А ведь могло быть все по-другому. С грустью вспомнил Михэлука, как красиво пела тетя у пионерского костра на празднике урожая. В ушах его все еще звучал ее воркующий, как у горлицы, смех, каким она смеялась, когда бывала в хорошем настроении. Но это случалось так редко! Мрачная тайна, как червь, день и ночь точила ее душу. А какой веселой и доброй могла бы она быть, если бы ее сердце осталось чистым и незапятнанным!
После похорон тети Олимпии Гаврила с ребятами перебрались жить на ферму.
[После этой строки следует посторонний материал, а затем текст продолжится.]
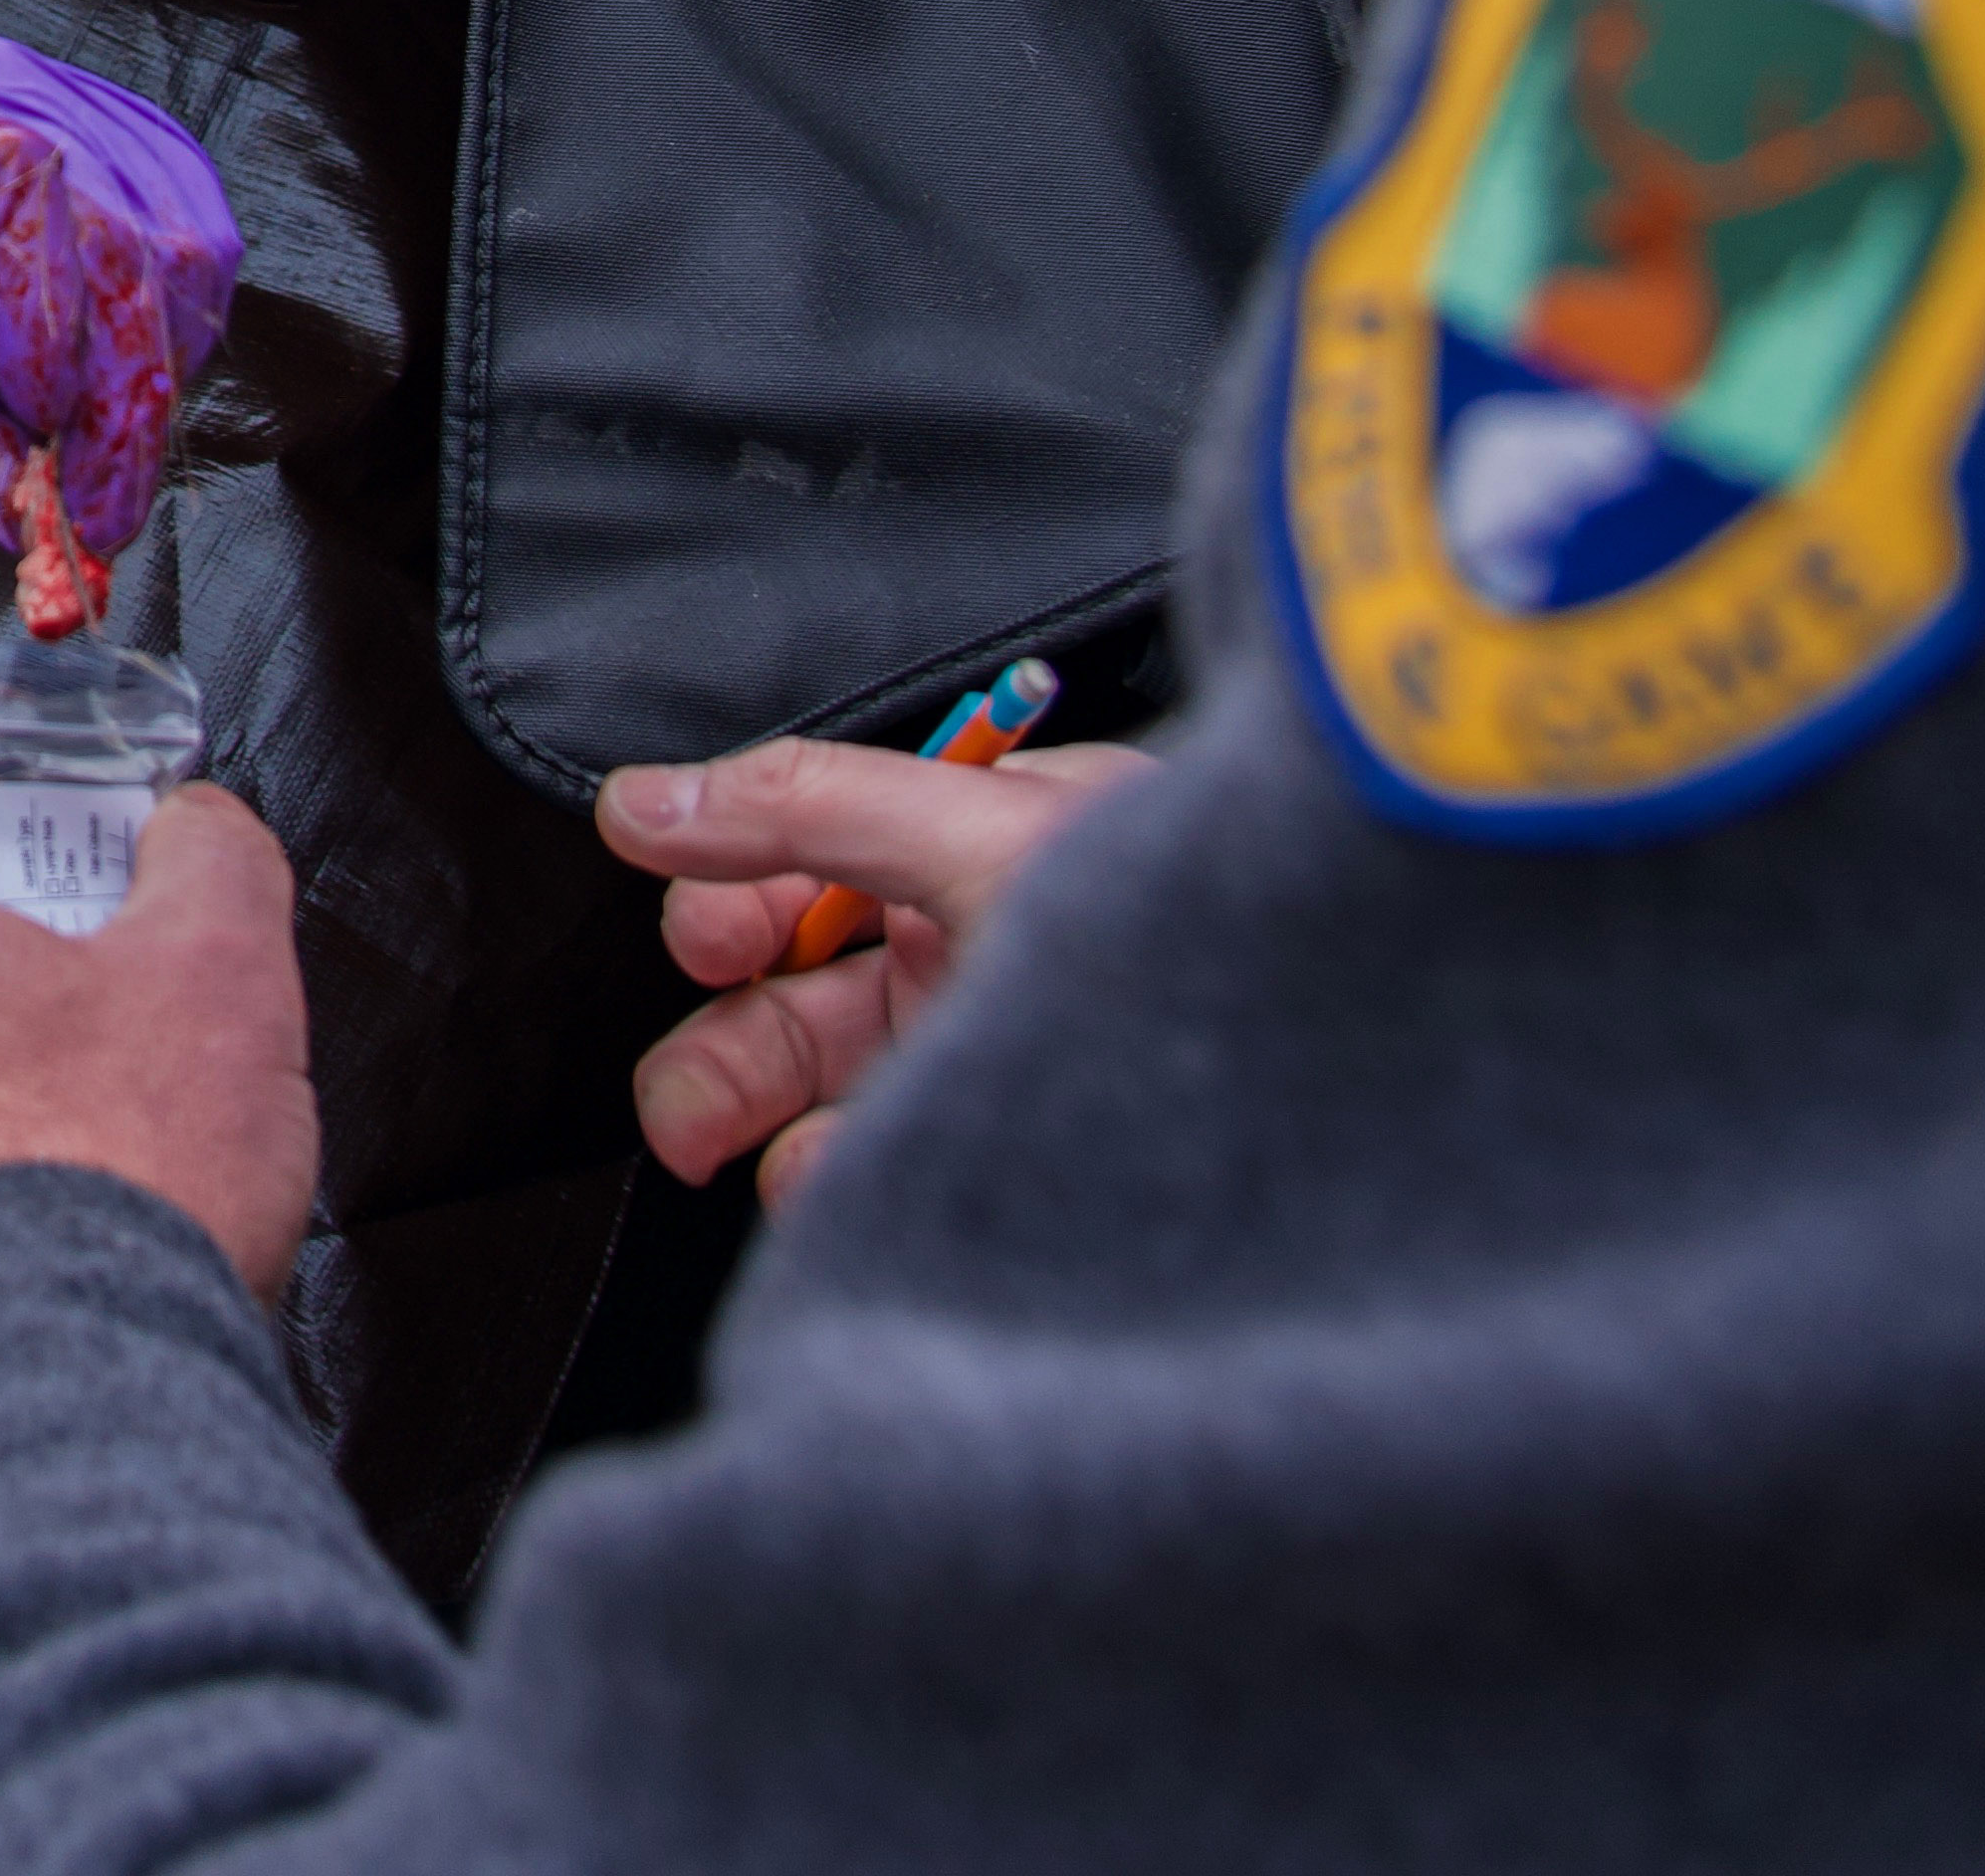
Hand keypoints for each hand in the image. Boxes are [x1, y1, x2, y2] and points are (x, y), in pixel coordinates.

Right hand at [600, 734, 1151, 1204]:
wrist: (1339, 1086)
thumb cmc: (1197, 927)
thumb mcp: (995, 835)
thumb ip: (807, 806)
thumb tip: (645, 798)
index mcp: (976, 844)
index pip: (806, 853)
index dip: (733, 892)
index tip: (704, 940)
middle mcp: (974, 950)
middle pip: (790, 989)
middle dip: (724, 1044)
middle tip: (694, 1107)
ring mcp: (981, 1062)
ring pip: (812, 1093)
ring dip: (765, 1123)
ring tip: (763, 1152)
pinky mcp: (993, 1157)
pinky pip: (867, 1175)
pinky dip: (833, 1186)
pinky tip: (849, 1184)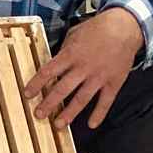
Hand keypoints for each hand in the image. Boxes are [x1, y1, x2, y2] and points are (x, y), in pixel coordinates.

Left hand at [25, 8, 143, 129]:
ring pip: (81, 99)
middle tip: (39, 115)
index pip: (48, 71)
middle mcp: (83, 68)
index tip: (27, 94)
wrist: (125, 27)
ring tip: (58, 125)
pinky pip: (105, 101)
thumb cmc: (98, 28)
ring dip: (69, 113)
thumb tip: (55, 60)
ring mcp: (99, 77)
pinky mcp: (113, 82)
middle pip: (62, 89)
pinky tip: (91, 124)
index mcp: (71, 54)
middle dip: (49, 104)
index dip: (36, 84)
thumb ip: (64, 48)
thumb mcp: (75, 32)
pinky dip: (99, 114)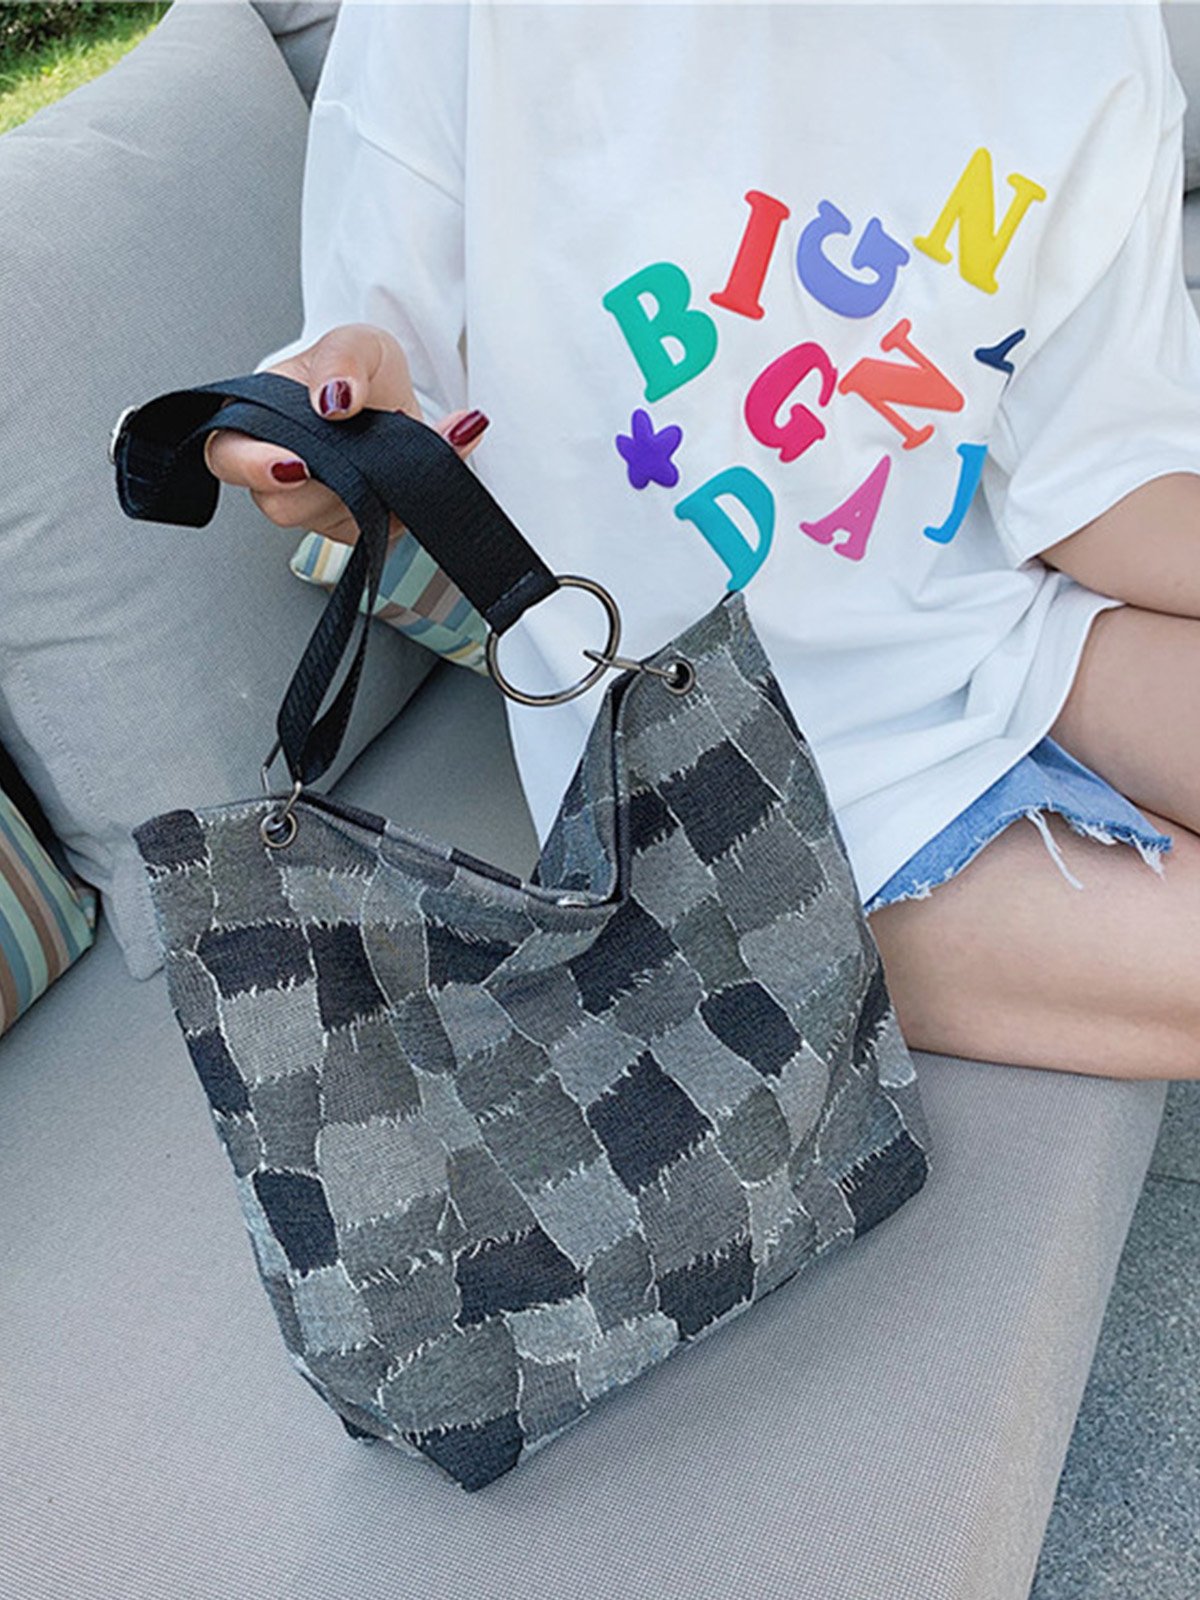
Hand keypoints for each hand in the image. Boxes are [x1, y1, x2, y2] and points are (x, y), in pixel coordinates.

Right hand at [202, 323, 487, 547]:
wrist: (398, 402)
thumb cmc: (357, 373)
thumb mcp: (355, 343)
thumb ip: (341, 359)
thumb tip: (336, 397)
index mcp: (256, 422)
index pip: (227, 456)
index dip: (252, 465)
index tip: (294, 462)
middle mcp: (280, 474)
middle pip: (281, 505)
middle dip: (321, 488)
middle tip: (357, 462)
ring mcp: (316, 507)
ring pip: (332, 519)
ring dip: (374, 485)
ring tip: (401, 440)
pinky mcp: (355, 527)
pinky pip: (378, 528)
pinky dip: (407, 498)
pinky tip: (422, 462)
Они захватили с собой и Цынку…
Дядя не знал, как отблагодарить товарища Гигу за ее помощь в эти страшные дни. Вместе с дядей Гаврилой она дежурила у постели больного Бенони, который на другой же день заболел, и врач сказал, что у мальчика ангина. Наверное, простудился в то страшное утро, когда выскочил раздетым в окно за помощью. Пережитый страх и высокая температура вызвали у Бенони дикий бред. Он метался на постели и упрашивал мать, чтобы она не заставляла его глотать эти проклятые золотые монетки. Они его душат и жгут.